Heading south from Kolkata (Calcutta) along the coast, your first likely stop is Konarak in Orissa, site of the famous Sun Temple, a giant carved pyramid of stone that lay submerged under sand until its rediscovery at the start of the twentieth century. Although it bore the brunt of the 2004 Asian tsunamis, Tamil Nadu, further south, has retained its own tradition of magnificent architecture, with towering gopura gateways dominating towns whose vast temple complexes are still the focus of everyday life. Of them all, Madurai, in the far south, is the most stunning, but you could spend months wandering between the sacred sites of the Cauvery Delta and the fragrant Nilgiri Hills, draped in the tea terraces that have become the hallmark of South Indian landscapes. Kerala, near the southernmost tip of the subcontinent on the western coast, is India at its most tropical and relaxed, its lush backwaters teeming with simple wooden craft of all shapes and sizes, and red-roofed towns and villages all but invisible beneath a canopy of palm trees. Further up the coast is Goa, the former Portuguese colony whose hundred-kilometre coastline is fringed with beaches to suit all tastes and budgets, from upmarket package tourists to long-staying backpackers, and whose towns hold whitewashed Christian churches that might have been transplanted from Europe.
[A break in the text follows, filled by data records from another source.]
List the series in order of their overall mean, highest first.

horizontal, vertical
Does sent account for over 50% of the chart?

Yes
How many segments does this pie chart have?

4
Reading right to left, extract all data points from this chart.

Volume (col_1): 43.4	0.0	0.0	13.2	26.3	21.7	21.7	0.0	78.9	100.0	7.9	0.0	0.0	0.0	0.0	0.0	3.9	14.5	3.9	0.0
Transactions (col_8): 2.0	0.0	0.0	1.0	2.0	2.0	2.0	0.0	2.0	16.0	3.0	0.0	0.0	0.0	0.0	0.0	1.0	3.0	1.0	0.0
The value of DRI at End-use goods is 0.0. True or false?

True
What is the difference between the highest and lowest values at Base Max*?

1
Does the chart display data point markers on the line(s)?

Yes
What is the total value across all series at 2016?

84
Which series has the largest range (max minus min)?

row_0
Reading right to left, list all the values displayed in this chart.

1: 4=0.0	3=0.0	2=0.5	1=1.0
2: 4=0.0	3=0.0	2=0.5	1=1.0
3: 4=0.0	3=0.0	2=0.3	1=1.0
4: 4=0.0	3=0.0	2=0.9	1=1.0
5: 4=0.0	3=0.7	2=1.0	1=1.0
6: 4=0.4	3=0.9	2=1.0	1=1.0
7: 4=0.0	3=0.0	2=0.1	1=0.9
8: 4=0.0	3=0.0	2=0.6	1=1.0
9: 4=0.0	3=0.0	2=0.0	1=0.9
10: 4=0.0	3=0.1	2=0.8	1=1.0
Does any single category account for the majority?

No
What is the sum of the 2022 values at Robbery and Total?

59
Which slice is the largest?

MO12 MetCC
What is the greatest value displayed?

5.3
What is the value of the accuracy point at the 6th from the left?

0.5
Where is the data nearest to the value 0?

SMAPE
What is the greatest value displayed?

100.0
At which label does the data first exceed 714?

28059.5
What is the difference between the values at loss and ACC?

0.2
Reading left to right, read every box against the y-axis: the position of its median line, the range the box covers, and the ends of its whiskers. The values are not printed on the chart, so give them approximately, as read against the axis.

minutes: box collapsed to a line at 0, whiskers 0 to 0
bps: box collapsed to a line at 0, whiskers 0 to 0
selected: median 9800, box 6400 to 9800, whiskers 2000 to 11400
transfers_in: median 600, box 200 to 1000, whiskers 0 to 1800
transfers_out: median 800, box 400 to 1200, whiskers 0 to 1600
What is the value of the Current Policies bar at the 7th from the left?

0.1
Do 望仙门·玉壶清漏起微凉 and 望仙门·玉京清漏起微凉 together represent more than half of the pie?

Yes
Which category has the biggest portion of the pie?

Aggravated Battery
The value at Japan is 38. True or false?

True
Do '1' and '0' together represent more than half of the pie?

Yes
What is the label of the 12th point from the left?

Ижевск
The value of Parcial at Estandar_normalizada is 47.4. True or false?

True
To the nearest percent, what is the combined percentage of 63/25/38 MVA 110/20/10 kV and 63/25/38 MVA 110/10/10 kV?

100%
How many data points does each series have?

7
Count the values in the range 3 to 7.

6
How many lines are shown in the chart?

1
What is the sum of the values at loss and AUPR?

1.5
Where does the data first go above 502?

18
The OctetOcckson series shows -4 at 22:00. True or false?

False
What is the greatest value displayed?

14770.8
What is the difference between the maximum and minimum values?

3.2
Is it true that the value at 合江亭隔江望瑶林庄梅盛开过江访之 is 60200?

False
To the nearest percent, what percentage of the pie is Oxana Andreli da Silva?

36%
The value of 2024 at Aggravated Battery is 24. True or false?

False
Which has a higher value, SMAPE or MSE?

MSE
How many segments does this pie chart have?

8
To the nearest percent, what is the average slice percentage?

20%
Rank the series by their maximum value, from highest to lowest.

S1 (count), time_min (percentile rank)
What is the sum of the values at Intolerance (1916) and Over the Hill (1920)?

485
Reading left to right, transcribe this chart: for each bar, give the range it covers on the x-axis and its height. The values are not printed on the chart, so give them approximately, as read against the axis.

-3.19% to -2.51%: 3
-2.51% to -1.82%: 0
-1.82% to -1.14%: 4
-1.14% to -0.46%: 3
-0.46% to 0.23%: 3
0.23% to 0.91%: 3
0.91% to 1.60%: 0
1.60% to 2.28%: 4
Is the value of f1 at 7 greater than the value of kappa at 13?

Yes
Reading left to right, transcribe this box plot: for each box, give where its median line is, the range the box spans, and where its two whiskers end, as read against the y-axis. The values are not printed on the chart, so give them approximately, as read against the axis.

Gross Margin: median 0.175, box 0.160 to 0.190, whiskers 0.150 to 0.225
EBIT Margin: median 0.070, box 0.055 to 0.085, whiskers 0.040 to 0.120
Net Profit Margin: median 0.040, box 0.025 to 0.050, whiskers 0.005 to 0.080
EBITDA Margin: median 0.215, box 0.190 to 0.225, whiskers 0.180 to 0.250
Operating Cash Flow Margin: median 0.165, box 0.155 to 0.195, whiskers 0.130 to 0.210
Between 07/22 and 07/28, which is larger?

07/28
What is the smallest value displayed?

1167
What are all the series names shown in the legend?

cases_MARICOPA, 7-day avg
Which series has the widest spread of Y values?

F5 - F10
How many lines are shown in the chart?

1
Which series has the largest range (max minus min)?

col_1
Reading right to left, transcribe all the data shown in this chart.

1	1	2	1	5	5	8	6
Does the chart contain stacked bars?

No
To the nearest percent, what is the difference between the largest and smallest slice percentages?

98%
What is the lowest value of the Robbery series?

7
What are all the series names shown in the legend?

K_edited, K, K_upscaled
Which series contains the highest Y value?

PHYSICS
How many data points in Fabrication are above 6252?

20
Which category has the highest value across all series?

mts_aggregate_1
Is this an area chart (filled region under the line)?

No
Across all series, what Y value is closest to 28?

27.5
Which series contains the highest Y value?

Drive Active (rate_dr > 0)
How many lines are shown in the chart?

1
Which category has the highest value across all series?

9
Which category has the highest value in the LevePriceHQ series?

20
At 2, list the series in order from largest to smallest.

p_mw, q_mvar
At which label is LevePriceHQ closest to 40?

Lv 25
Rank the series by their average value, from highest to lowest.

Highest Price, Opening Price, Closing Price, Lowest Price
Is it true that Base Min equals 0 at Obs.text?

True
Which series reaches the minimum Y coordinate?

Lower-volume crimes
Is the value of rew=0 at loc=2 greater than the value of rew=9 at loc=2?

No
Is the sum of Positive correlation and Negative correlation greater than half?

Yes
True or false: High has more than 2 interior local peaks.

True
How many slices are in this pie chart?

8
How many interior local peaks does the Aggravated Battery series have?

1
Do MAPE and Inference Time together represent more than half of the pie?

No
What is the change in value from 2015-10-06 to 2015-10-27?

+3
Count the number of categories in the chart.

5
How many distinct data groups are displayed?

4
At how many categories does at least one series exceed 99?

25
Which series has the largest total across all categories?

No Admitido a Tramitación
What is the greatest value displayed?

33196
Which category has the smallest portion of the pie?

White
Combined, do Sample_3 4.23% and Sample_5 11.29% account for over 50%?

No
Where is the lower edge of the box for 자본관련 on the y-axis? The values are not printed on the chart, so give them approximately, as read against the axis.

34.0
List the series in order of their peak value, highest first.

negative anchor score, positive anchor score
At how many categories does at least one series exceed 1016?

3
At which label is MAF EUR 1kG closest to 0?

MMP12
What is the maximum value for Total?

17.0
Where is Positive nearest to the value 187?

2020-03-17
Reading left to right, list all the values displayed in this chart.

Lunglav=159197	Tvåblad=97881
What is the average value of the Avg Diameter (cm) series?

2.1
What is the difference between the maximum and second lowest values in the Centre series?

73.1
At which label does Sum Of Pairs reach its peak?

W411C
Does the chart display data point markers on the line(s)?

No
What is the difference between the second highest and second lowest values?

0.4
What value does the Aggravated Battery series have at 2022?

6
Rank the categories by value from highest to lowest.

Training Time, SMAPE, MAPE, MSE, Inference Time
North of here sits Mumbai, an ungainly beast that has been the major focus of the nationwide drift to the big cities. Centre of the country’s formidable popular movie industry, it reels along on an undeniable energy that, after a few days of acclimatization, can prove addictive. Beyond Mumbai is the state of Gujarat, renowned for the unique culture and crafts of the barren Kutch region.
On a long trip, it makes sense to pause and rest every few weeks. Certain places have fulfilled that function for generations, such as the Himalayan resort of Manali, epicentre of India’s hashish-producing area, and the many former colonial hill stations that dot the country, from Ootacamund (Ooty), in the far south, to that archetypal British retreat, Shimla, immortalized in the writing of Rudyard Kipling. Elsewhere, the combination of sand and the sea, and a picturesque rural or religious backdrop – such as at Varkala in Kerala, Gokarna in Karnataka, and the remoter beaches of Goa – are usually enough to loosen even the tightest itineraries.